ACM is a U.S. corporation that also does the majority of its operations in China, providing investors with a relatively secure way to invest in order to access the Chinese market. One of the few small-cap firms, ACM has both strong profitability and tremendous growth potential.
3. Arconic Corporation
Arconic Corporation produces and sells aluminium sheets in the United States, Canada, China, France, Germany, Hungary, Russia, the United Kingdom, and other countries. It also manufactures plates, extrusions, and architectural materials. The $2.28 billion in sales generated by Arconic Corporation in the third quarter of 2022 increased 20.6% year over year.
Arconic Corporation was included in 19 hedge fund portfolios during the second quarter, down from 25 during the previous quarter, according to Insider Monkey’s database. The majority stake in the business was held by William B. Gray’s Orbis Investment Management, which owned 6.5 million shares worth $184 million.
Despite being a small-cap stock, Arconic Corporation, along with Tesla, Alphabet, and Apple Inc., is one of the best stocks to watch in the present market situation.
4. Apollo Medical Holdings Inc.
Apollo Medical Holdings, Inc. is a United States – California business that specializes in unique health management through a technology-driven, physician-centric healthcare delivery platform. In October this year, Apollo Medical Holdings, Inc. disclosed that it had reached an agreement to buy nine primary care facilities in Houston, Las Vegas, and Fort Worth that are currently known as Valley Oaks Medical Group. Apollo Medical Holdings, Inc. plans to fund the transaction with cash and anticipates that it will conclude before the end of the fourth quarter of 2022.
William Blair analyst Ryan Daniels began covering Apollo Medical Holdings, Inc. on September 21 with an Outperform score and no price target. According to the analyst, the leadership team of Apollo Medical Holdings, Inc. is “really among the most outstanding in the advanced primary care area” and is “very experienced, physician-led.” A “solid value proposition to all three important elements in the healthcare supply chain,” in his opinion, is provided by Apollo Medical Holdings, Inc.’s operating model. The analyst argued that there are “myriad potentials” for the company to achieve organic growth.
At the end of the second quarter of 2022, 11 hedge funds held interests in Apollo Medical Holdings, Inc., worth $49 million, up from 11 funds holding stakes worth $42 million at the same time.

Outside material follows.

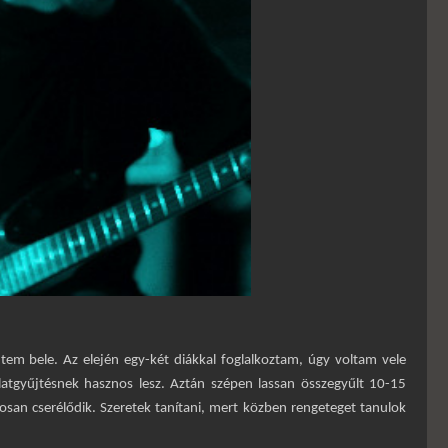
tem bele. Az elején egy-két diákkal foglalkoztam, úgy voltam vele
alatgyűjtésnek hasznos lesz. Aztán szépen lassan összegyűlt 10-15
osan cserélődik. Szeretek tanítani, mert közben rengeteget tanulok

The biggest shareholder in the company is Steven Ng and Andrew Mitchell’s Ophir Asset Management, which has 166,846 shares worth $30 million.
5. Perion Network
Along with more general advancements in connected TV and digital advertising, ad tech stocks have soared throughout the pandemic. Perion Network, an Israeli business that focuses on bringing together publishers and advertising through its intelligent hub, has been one of the great winners. That makes it stand apart in a market where businesses normally serve brands or publications.

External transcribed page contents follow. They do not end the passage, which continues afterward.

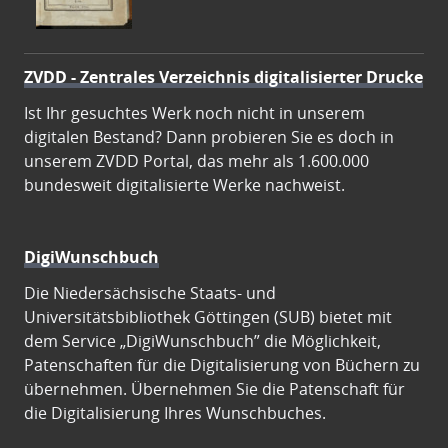
ZVDD - Zentrales Verzeichnis digitalisierter Drucke
Ist Ihr gesuchtes Werk noch nicht in unserem
digitalen Bestand? Dann probieren Sie es doch in
unserem ZVDD Portal, das mehr als 1.600.000
bundesweit digitalisierte Werke nachweist.
DigiWunschbuch
Die Niedersächsische Staats- und
Universitätsbibliothek Göttingen (SUB) bietet mit
dem Service „DigiWunschbuch” die Möglichkeit,
Patenschaften für die Digitalisierung von Büchern zu
übernehmen. Übernehmen Sie die Patenschaft für
die Digitalisierung Ihres Wunschbuches.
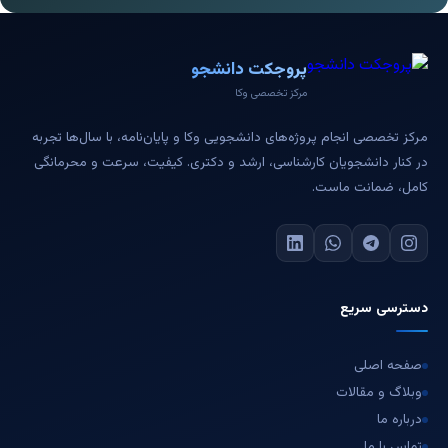
پروجکت دانشجو
مرکز تخصصی وکا
مرکز تخصصی انجام پروژه‌های دانشجویی وکا و پایان‌نامه، با سال‌ها تجربه
در کنار دانشجویان کارشناسی، ارشد و دکتری. کیفیت، سرعت و محرمانگی
کامل، ضمانت ماست.
دسترسی سریع
صفحه اصلی
وبلاگ و مقالات
درباره ما
تماس با ما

Microsoft is a key collaborator of the business as well; Perion is assisting Microsoft in making money off of their Bing search engine.
Perion has been expanding quickly through acquisitions and carving out a niche for itself in premium advertising by providing features like QR scanning, changeable backgrounds, and in-game advertisements during sporting events. The business was on target to increase revenue by 42% in 2021 and 29% in 2022. It makes a profit as much as ACM Research.
Small-cap stocks could have a place in your investment if you are prepared to keep an investment for a number of years and don’t mind a stock’s price moving significantly. Small-cap stocks can increase the overall growth rate of your portfolio if you stick to a buy-and-hold trading approach.
As the pandemic illustrated, tiny firms are more prone to collapse than well-established, huge ones. Before purchasing any small-cap stock, it is crucial to complete the essential research. By making an investment in a small-cap-oriented fund, you can further reduce your risk.